Sometimes we call it the “Here hold my beer and watch this!” method. It usually ends badly and makes you a candidate for the “Darwin Awards”.

The danger to look out for with the Reasoning/Deductive method is more subtle.

Since you can only reason with the facts and information you have, there is a danger that you don’t have all the facts, or that you misapply them! 

How do you know when to use either method?

To be successful at applying these methods, it is important that you learn the third method: The Instructive Method. We call this the Bible Believing method. Sometimes we refer to it as “God said it. That settles it.” One thing I have learned in life is that when you do things God’s way. You get Godly results!

Look at this New Testament verse:

I Thessalonians 5:21 “Prove all things; hold fast that which is good.”

You are admonished to “prove all things”. How do you prove something to know if it is good or bad?

Simple. Use the instructive method. If the Bible says it is good: “Try it. You will like it!” Try good things. The Bible says reading and believing the Bible is good. Try it. You will like it. The Bible says going to church is good. Try it you’ll like it.

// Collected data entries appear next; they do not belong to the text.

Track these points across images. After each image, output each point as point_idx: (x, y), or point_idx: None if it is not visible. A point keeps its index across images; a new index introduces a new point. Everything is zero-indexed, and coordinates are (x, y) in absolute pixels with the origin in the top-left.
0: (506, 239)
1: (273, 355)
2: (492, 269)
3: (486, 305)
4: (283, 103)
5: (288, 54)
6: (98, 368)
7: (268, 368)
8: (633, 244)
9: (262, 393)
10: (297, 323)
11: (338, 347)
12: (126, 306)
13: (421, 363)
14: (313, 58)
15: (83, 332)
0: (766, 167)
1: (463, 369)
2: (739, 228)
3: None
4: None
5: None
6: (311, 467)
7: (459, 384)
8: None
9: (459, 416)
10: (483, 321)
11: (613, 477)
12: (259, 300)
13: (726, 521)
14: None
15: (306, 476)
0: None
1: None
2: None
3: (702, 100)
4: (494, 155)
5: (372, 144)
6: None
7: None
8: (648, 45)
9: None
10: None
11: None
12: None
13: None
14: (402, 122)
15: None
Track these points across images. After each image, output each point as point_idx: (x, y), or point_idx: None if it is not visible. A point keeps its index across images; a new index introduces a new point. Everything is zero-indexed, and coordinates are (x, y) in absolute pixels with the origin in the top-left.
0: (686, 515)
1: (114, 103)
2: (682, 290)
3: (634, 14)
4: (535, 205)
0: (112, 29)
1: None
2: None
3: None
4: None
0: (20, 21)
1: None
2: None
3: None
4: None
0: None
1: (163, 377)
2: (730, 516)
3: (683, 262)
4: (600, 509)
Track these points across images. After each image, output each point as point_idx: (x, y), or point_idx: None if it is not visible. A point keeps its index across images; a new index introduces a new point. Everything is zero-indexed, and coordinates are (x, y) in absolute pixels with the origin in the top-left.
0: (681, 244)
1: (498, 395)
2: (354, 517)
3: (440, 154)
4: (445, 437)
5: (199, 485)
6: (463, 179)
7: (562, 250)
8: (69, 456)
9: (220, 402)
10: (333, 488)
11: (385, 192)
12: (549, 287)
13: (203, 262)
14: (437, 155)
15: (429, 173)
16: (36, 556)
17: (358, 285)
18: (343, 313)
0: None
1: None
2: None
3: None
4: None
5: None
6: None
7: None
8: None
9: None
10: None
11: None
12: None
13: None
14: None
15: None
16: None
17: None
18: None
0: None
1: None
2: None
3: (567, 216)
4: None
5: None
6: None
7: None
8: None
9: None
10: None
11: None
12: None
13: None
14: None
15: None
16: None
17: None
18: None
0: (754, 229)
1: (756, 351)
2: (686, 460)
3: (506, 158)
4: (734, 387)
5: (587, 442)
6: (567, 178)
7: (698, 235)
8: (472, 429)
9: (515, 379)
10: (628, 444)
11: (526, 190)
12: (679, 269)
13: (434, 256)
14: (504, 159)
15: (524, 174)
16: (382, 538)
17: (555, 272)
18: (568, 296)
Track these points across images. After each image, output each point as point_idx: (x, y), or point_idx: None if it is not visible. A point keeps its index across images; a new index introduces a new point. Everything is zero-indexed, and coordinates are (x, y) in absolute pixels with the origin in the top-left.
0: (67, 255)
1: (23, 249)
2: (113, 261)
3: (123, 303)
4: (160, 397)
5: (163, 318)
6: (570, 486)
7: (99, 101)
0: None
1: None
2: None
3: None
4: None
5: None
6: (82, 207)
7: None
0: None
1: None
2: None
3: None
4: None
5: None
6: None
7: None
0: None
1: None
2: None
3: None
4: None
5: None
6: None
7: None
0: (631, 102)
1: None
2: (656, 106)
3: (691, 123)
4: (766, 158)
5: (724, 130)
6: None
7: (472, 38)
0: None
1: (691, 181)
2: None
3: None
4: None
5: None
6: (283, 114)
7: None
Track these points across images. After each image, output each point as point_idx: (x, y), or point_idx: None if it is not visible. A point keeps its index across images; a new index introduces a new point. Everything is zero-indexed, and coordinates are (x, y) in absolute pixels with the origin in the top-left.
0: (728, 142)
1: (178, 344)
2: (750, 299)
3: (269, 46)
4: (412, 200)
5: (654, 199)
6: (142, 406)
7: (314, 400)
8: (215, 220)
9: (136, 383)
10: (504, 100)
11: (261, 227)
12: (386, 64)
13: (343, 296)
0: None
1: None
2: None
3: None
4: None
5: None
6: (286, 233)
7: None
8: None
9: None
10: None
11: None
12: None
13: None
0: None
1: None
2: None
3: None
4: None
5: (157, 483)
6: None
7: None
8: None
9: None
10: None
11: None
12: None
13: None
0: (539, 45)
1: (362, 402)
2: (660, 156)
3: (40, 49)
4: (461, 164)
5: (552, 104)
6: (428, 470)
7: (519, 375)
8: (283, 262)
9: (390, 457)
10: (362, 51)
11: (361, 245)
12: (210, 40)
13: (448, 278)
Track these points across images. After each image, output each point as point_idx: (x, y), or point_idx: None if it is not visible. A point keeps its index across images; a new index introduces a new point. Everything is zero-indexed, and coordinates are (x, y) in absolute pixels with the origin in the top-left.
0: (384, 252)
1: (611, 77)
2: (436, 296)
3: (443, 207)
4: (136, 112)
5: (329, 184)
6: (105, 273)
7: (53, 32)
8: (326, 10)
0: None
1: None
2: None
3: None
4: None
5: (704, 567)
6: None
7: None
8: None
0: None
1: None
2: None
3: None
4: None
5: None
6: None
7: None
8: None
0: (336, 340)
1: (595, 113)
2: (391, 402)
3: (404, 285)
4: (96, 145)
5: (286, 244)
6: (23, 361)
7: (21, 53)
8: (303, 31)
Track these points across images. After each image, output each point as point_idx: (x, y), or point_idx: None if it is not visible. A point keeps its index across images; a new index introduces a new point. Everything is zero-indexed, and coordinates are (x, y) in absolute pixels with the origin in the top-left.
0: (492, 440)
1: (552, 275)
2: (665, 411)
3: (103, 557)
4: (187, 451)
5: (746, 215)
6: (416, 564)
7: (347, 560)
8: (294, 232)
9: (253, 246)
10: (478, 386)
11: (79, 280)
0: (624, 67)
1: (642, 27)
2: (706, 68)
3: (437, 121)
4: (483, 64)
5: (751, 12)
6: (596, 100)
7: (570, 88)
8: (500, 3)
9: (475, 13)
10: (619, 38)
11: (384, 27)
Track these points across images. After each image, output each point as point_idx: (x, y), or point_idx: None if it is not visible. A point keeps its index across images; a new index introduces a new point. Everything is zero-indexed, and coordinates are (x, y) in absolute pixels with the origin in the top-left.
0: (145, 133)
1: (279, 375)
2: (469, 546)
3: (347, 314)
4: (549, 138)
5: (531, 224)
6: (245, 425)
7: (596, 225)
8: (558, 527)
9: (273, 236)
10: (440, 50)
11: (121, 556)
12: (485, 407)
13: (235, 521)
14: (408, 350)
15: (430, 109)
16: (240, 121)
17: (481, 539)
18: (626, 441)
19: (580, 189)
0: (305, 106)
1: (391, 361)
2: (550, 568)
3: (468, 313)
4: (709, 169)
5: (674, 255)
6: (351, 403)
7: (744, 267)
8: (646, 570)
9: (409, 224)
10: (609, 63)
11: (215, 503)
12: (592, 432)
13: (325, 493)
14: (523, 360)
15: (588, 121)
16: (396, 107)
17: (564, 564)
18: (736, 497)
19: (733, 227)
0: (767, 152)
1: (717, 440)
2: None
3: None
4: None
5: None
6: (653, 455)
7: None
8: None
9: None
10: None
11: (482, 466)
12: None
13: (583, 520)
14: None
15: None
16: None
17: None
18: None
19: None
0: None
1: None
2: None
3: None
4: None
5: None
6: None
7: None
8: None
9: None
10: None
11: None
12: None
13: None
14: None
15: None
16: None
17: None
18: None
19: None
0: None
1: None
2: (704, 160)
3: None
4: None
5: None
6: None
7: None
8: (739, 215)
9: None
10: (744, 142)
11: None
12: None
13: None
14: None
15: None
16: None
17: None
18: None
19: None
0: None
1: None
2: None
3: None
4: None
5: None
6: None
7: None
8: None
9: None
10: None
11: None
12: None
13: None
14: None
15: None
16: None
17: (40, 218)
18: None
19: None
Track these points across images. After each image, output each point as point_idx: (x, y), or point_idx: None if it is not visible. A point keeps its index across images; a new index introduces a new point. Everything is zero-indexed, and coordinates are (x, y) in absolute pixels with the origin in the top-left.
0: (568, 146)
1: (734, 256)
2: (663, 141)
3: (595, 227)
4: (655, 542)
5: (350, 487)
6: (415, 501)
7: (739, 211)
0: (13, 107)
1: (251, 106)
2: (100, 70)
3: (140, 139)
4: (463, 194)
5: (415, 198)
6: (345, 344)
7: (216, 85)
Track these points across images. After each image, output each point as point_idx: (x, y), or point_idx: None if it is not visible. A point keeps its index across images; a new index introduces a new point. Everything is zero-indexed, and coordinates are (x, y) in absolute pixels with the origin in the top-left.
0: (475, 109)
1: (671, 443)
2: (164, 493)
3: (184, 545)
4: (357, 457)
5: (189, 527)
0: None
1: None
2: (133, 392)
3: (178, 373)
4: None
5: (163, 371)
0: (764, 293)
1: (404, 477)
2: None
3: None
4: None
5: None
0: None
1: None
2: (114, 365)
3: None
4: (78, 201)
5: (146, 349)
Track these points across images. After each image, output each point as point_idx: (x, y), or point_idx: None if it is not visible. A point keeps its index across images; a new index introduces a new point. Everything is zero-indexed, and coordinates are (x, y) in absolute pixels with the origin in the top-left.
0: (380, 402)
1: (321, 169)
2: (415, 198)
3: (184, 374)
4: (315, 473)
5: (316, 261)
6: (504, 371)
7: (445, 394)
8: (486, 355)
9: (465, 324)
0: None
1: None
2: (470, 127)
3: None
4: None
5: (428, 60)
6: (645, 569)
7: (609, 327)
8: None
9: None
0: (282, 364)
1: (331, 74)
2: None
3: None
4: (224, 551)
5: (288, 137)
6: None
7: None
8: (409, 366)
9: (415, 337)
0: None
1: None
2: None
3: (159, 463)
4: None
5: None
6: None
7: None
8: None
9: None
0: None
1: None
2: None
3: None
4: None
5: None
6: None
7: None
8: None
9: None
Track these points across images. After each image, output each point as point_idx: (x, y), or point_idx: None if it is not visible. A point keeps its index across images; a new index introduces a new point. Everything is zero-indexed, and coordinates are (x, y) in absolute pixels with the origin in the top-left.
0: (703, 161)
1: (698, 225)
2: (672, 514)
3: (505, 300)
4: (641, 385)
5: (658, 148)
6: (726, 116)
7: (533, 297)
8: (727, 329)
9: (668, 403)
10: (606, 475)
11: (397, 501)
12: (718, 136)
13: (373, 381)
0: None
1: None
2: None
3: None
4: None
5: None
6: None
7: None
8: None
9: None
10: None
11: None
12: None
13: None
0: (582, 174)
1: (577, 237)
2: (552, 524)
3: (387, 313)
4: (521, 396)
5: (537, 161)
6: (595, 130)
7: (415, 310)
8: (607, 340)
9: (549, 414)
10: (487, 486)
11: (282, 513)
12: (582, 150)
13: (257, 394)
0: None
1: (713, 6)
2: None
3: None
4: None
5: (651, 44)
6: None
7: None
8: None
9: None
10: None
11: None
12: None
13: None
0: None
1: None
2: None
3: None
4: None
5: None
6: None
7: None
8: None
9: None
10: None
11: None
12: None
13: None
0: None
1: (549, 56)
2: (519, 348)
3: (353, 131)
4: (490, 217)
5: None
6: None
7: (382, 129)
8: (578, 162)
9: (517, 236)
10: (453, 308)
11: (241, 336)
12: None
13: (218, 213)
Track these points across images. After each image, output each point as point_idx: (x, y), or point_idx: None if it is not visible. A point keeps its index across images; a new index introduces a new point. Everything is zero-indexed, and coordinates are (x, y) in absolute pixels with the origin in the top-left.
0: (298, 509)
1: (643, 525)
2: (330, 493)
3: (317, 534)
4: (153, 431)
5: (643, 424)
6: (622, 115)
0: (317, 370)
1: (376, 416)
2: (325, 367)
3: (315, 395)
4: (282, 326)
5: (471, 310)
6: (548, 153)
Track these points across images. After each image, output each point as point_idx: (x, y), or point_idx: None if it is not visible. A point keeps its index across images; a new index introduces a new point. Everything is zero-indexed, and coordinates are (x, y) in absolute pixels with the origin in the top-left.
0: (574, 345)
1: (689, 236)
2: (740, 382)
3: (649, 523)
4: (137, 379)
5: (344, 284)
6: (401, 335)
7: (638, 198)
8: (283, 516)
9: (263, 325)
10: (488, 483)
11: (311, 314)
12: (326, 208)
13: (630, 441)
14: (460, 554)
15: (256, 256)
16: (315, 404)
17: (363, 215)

So, try good things. To prove something is bad, again use the Bible. If the Bible says it is bad. Avoid it. Pass by it. Don’t do it! Use the deductive method. History is a great teacher. So is results in others. How do we know smoking is bad? See what happens to a man that smokes his whole life. He gets lung cancer and dies an horrible death! How do we know communism is bad? We look at the results in history. It never works. It was used once in the early church and failed. It was used in early America and failed. Every country that tries it fails!

If the Bible says it is good, use the inductive method and try it. If the Bible says it is bad, use the deductive method and avoid it. It is that simple.

Apply these learning methods and you will be on your way to learning what you need to know to be successful!

               Open your mind to the truth and shut your mind to lies!